▶ [Brief]:
List every film named in the passage on Gilliam that appears with a year, giving each title with its year.

He co-wrote and directed the 1977 British fantasy film Jabberwocky, inspired by Lewis Carroll’s nonsense poem,
and was fresh off the success of Time Bandits (1981), a film whose success belied the difficulty of its funding and
distribution.
-Gilliam
speaks candidly about aging (“I hate
it. I find my brain addling a bit”) and
the theme of childhood in Time Bandits. Gilliam
speaks of the differences between America and England, particularly where
children are concerned. Gilliam was appalled by what he felt was declining
literacy in American children and the neutering of children’s fairy tales to
remove anything frightening or challenging. Gilliam, a bibliophile, speaks on
the importance of reading and books. Gilliam
examines his own childhood influences which he has carried with him into
adulthood to inspire his creative career. Gilliam began in animation, working
with the late Harvey Kurtzman on Help! When
this periodical folded, Gilliam headed for England. Gilliam also speaks on what
it was like working in Monty Python and
discusses his next project, then unnamed and now known to be the satirical
dystopian film Brazil (1985). Gilliam
has gone on to direct such films as The Fisher King (1991), 12 Monkeys (1995), Fear
and Loathing in Las Vegas (1998), and The
Brothers Grimm (2005).
-This
one will be a treat for Monty Python fans and those who enjoy Gilliam’s films. It
is interesting to read of Gilliam leaving America for the better shores of
England but also bringing along many formative aspects of American culture such
as Mad magazine and American
cartoons. A final note: Gahan Wilson reviewed Time Bandits in his movie review column in the March,
1982 issue.

▶ [Source material]:
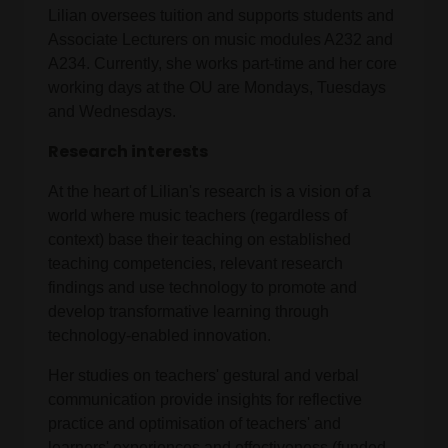
Lilian oversees tuition and supports students and
Associate Lecturers on music modules A232 and
A234. Currently, she works part-time and her core
working days at the OU are Mondays, Tuesdays
and Wednesdays.
Research interests
At the heart of Lilian's research is a vision of a
world where music teachers (regardless of
context) base their teaching on established
teaching competencies, relevant research
findings and use technology to promote and
develop transformative learning through
technology-enabled innovation.
Her studies on teachers' gestural and verbal
communication provide insights for reflective
practice and optimisation of teachers' and
learners' experiences and effectiveness (funded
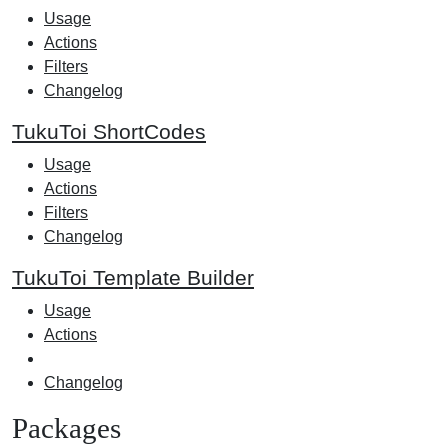
Usage
Actions
Filters
Changelog
TukuToi ShortCodes
Usage
Actions
Filters
Changelog
TukuToi Template Builder
Usage
Actions
Changelog
Packages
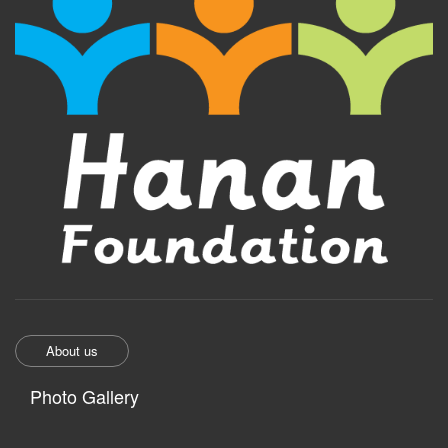
About us
Photo Gallery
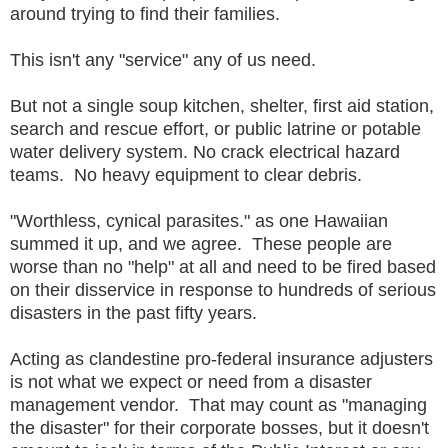
around trying to find their families.
This isn't any "service" any of us need.
But not a single soup kitchen, shelter, first aid station,
search and rescue effort, or public latrine or potable
water delivery system. No crack electrical hazard
teams. No heavy equipment to clear debris.
"Worthless, cynical parasites." as one Hawaiian
summed it up, and we agree. These people are
worse than no "help" at all and need to be fired based
on their disservice in response to hundreds of serious
disasters in the past fifty years.
Acting as clandestine pro-federal insurance adjusters
is not what we expect or need from a disaster
management vendor. That may count as "managing
the disaster" for their corporate bosses, but it doesn't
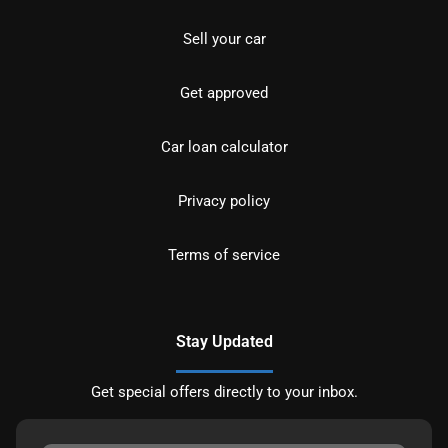
Sell your car
Get approved
Car loan calculator
Privacy policy
Terms of service
Stay Updated
Get special offers directly to your inbox.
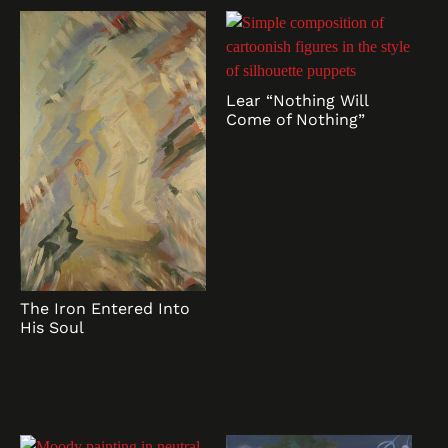
Lear “Nothing Will
Come of Nothing”
The Iron Entered Into
His Soul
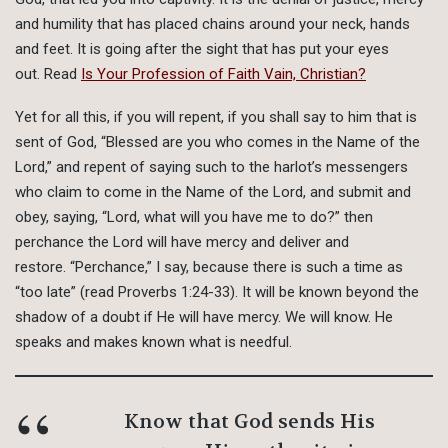
and humility that has placed chains around your neck, hands
and feet. It is going after the sight that has put your eyes
out. Read
Is Your Profession of Faith Vain, Christian?
Yet for all this, if you will repent, if you shall say to him that is
sent of God, “Blessed are you who comes in the Name of the
Lord,” and repent of saying such to the harlot’s messengers
who claim to come in the Name of the Lord, and submit and
obey, saying, “Lord, what will you have me to do?” then
perchance the Lord will have mercy and deliver and
restore. “Perchance,” I say, because there is such a time as
“too late” (read Proverbs 1:24-33). It will be known beyond the
shadow of a doubt if He will have mercy. We will know. He
speaks and makes known what is needful.
Know that God sends His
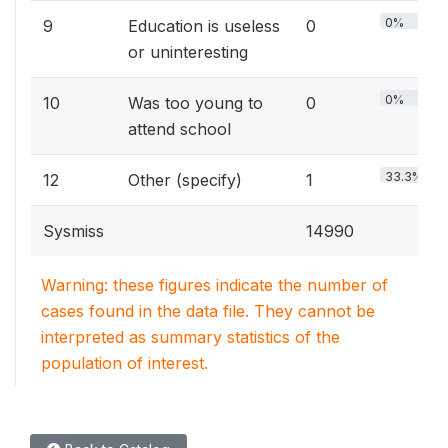
0%
9
Education is useless
0
or uninteresting
0%
10
Was too young to
0
attend school
33.3%
12
Other (specify)
1
Sysmiss
14990
Warning: these figures indicate the number of
cases found in the data file. They cannot be
interpreted as summary statistics of the
population of interest.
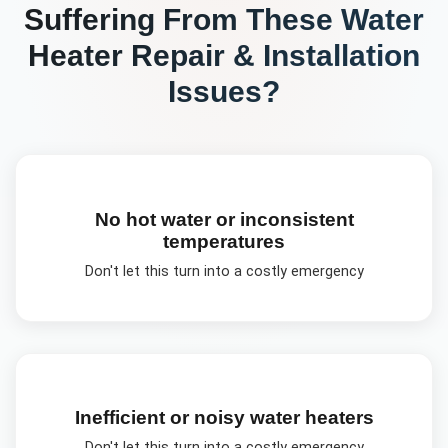
Suffering From These
Water
Heater Repair & Installation
Issues?
No hot water or inconsistent
temperatures
Don't let this turn into a costly emergency
Inefficient or noisy water heaters
Don't let this turn into a costly emergency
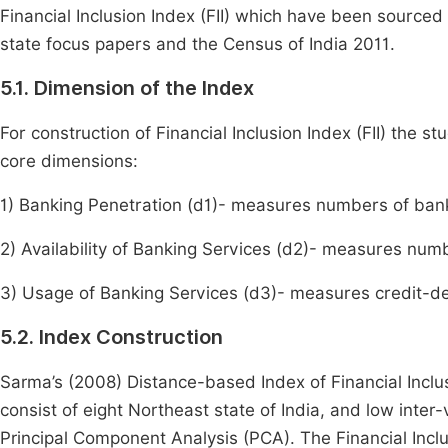
Financial Inclusion Index (FII) which have been sourc
state focus papers and the Census of India 2011.
5.1. Dimension of the Index
For construction of Financial Inclusion Index (FII) the 
core dimensions:
1) Banking Penetration (d1)- measures numbers of ban
2) Availability of Banking Services (d2)- measures n
3) Usage of Banking Services (d3)- measures credit-dep
5.2. Index Construction
Sarma’s (2008) Distance-based Index of Financial Inclu
consist of eight Northeast state of India, and low inter
Principal Component Analysis (PCA). The Financial Inclus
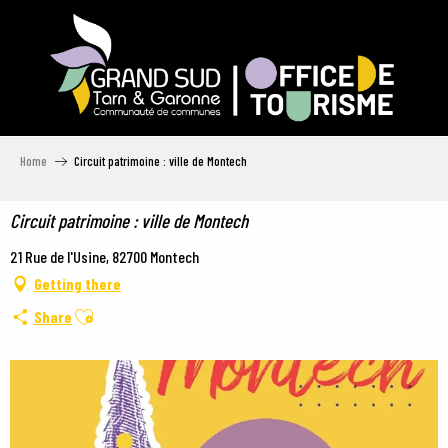
Aller
au
contenu
principal
Home
Circuit patrimoine : ville de Montech
Circuit patrimoine : ville de Montech
21 Rue de l'Usine, 82700 Montech
Getting there
Ajouter aux favoris
Share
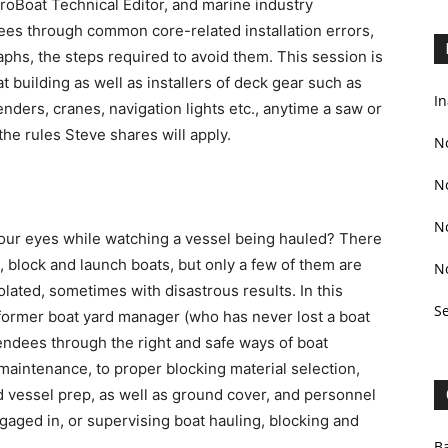
 ProBoat Technical Editor, and marine industry
dees through common core-related installation errors,
aphs, the steps required to avoid them. This session is
 building as well as installers of deck gear such as
In
enders, cranes, navigation lights etc., anytime a saw or
 the rules Steve shares will apply.
N
N
N
our eyes while watching a vessel being hauled? There
, block and launch boats, but only a few of them are
N
olated, sometimes with disastrous results. In this
S
 former boat yard manager (who has never lost a boat
tendees through the right and safe ways of boat
 maintenance, to proper blocking material selection,
d vessel prep, as well as ground cover, and personnel
gaged in, or supervising boat hauling, blocking and
Ba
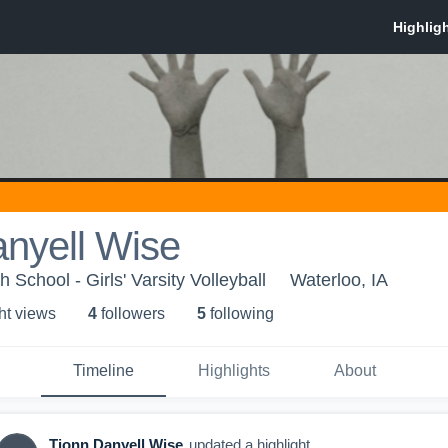
nyell Wise
 School - Girls' Varsity Volleyball
Waterloo, IA
ht view
s
4
follower
s
5
following
Timeline
Highlights
About
Tionn Danyell Wise
updated a highlight.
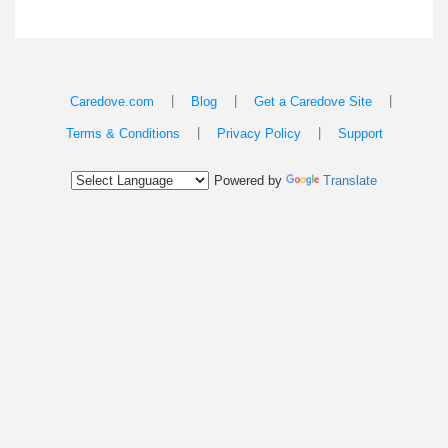
|
|
|
Caredove.com
Blog
Get a Caredove Site
|
|
Terms & Conditions
Privacy Policy
Support
Powered by
Translate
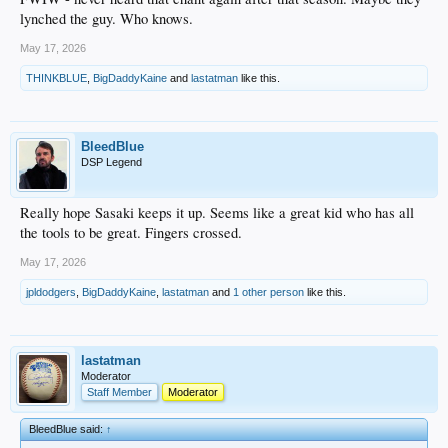
lynched the guy. Who knows.
May 17, 2026
THINKBLUE
,
BigDaddyKaine
and
lastatman
like this.
BleedBlue
DSP Legend
Really hope Sasaki keeps it up. Seems like a great kid who has all
the tools to be great. Fingers crossed.
May 17, 2026
jpldodgers
,
BigDaddyKaine
,
lastatman
and
1 other person
like this.
lastatman
Moderator
Staff Member
Moderator
BleedBlue said:
↑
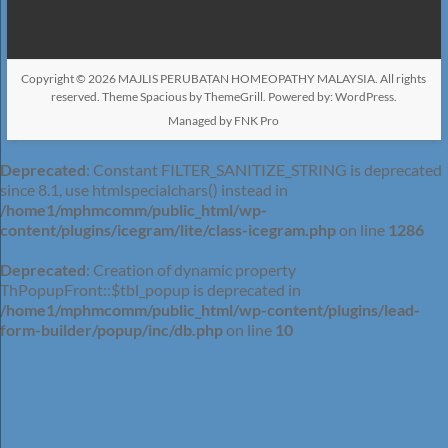
Copyright © 2026
MAJLIS PERUBATAN HOMEOPATHY MALAYSIA
. All rights
reserved. Theme
Spacious
by ThemeGrill. Powered by:
WordPress
.
Managed by FNK Pro
Deprecated
: Constant FILTER_SANITIZE_STRING is deprecated
since 8.1, use htmlspecialchars() instead in
/home1/mphmcomm/public_html/wp-
content/plugins/icegram/lite/class-icegram.php
on line
1286
Deprecated
: Creation of dynamic property
ThPopupFront::$tbl_popup is deprecated in
/home1/mphmcomm/public_html/wp-content/plugins/lead-
form-builder/popup/inc/db.php
on line
10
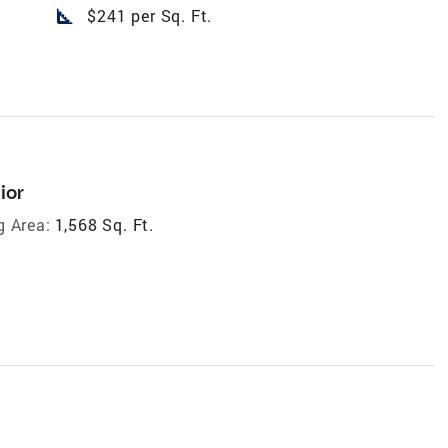
square_foot
$241 per Sq. Ft.
ior
g Area:
1,568 Sq. Ft.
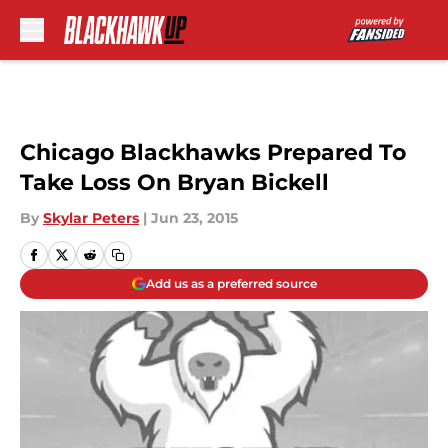
Skip to main content
Chicago Blackhawks Prepared To
Take Loss On Bryan Bickell
By
Skylar Peters
|
Jun 23, 2015
Add us as a preferred source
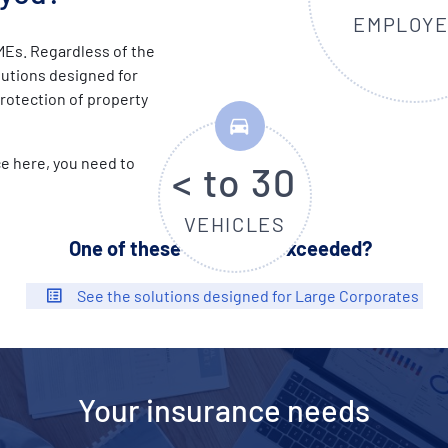
EMPLOY
MEs. Regardless of the
olutions designed for
protection of property
e here, you need to
< to 30
VEHICLES
One of these criteria is exceeded?
See the solutions designed for Large Corporates
Your insurance needs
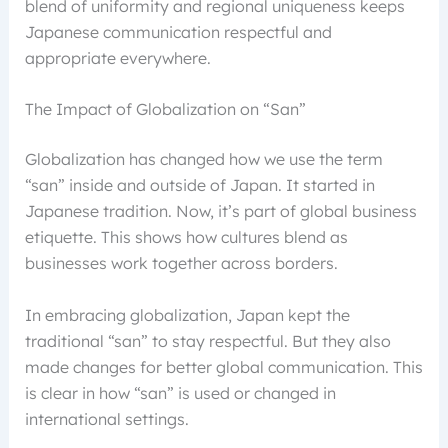
blend of uniformity and regional uniqueness keeps
Japanese communication respectful and
appropriate everywhere.
The Impact of Globalization on “San”
Globalization has changed how we use the term
“san” inside and outside of Japan. It started in
Japanese tradition. Now, it’s part of global business
etiquette. This shows how cultures blend as
businesses work together across borders.
In embracing globalization, Japan kept the
traditional “san” to stay respectful. But they also
made changes for better global communication. This
is clear in how “san” is used or changed in
international settings.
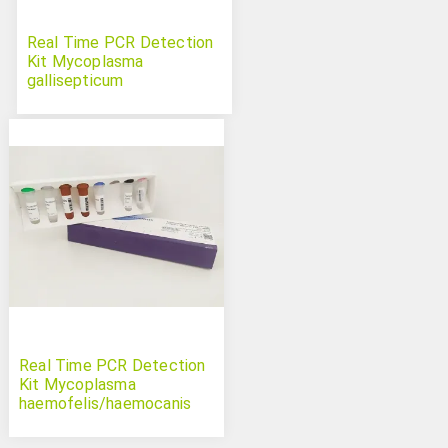
Real Time PCR Detection
Kit Mycoplasma
gallisepticum
Real Time PCR Detection
Kit Mycoplasma
haemofelis/haemocanis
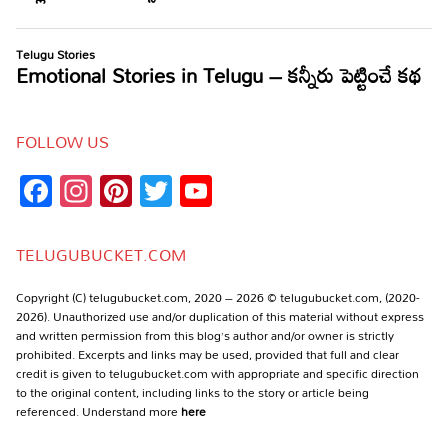
FOLLOW US
Facebook
Instagram
Pinterest
Twitter
YouTube
Channel
TELUGUBUCKET.COM
Copyright (C) telugubucket.com, 2020 – 2026 © telugubucket.com, (2020-
2026). Unauthorized use and/or duplication of this material without express
and written permission from this blog’s author and/or owner is strictly
prohibited. Excerpts and links may be used, provided that full and clear
credit is given to telugubucket.com with appropriate and specific direction
to the original content, including links to the story or article being
referenced. Understand more
here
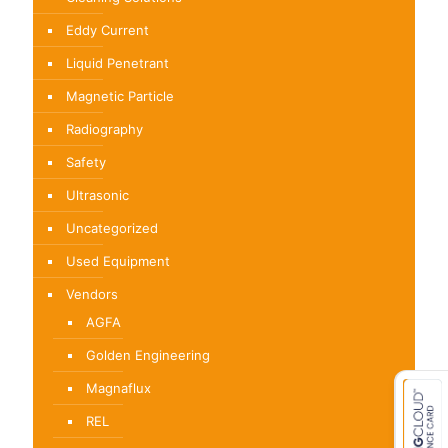
product
page
Eddy Current
Liquid Penetrant
Magnetic Particle
Radiography
Safety
Ultrasonic
Uncategorized
Used Equipment
Vendors
AGFA
Golden Engineering
Magnaflux
REL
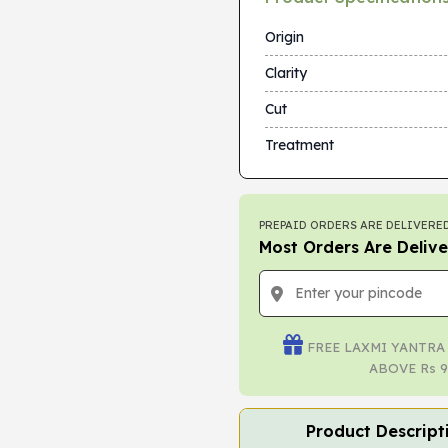
Origin
Clarity
Cut
Treatment
PREPAID ORDERS ARE DELIVERED
Most Orders Are Delive
FREE LAXMI YANTRA
ABOVE Rs 9
Product Descript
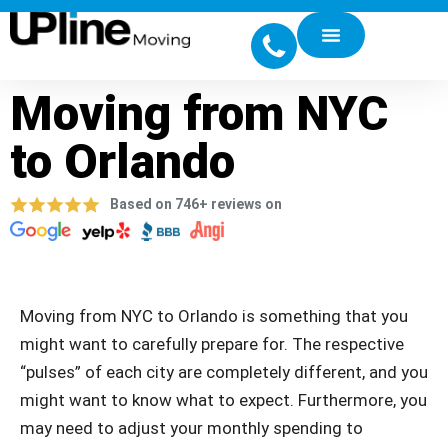
Moving from NYC
to Orlando
Based on 746+ reviews on
Moving from NYC to Orlando is something that you
might want to carefully prepare for. The respective
“pulses” of each city are completely different, and you
might want to know what to expect. Furthermore, you
may need to adjust your monthly spending to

▶ [Output for this task]:
- Jabberwocky (1977)
- Time Bandits (1981)
- Brazil (1985)
- The Fisher King (1991)
- 12 Monkeys (1995)
- Fear and Loathing in Las Vegas (1998)
- The Brothers Grimm (2005)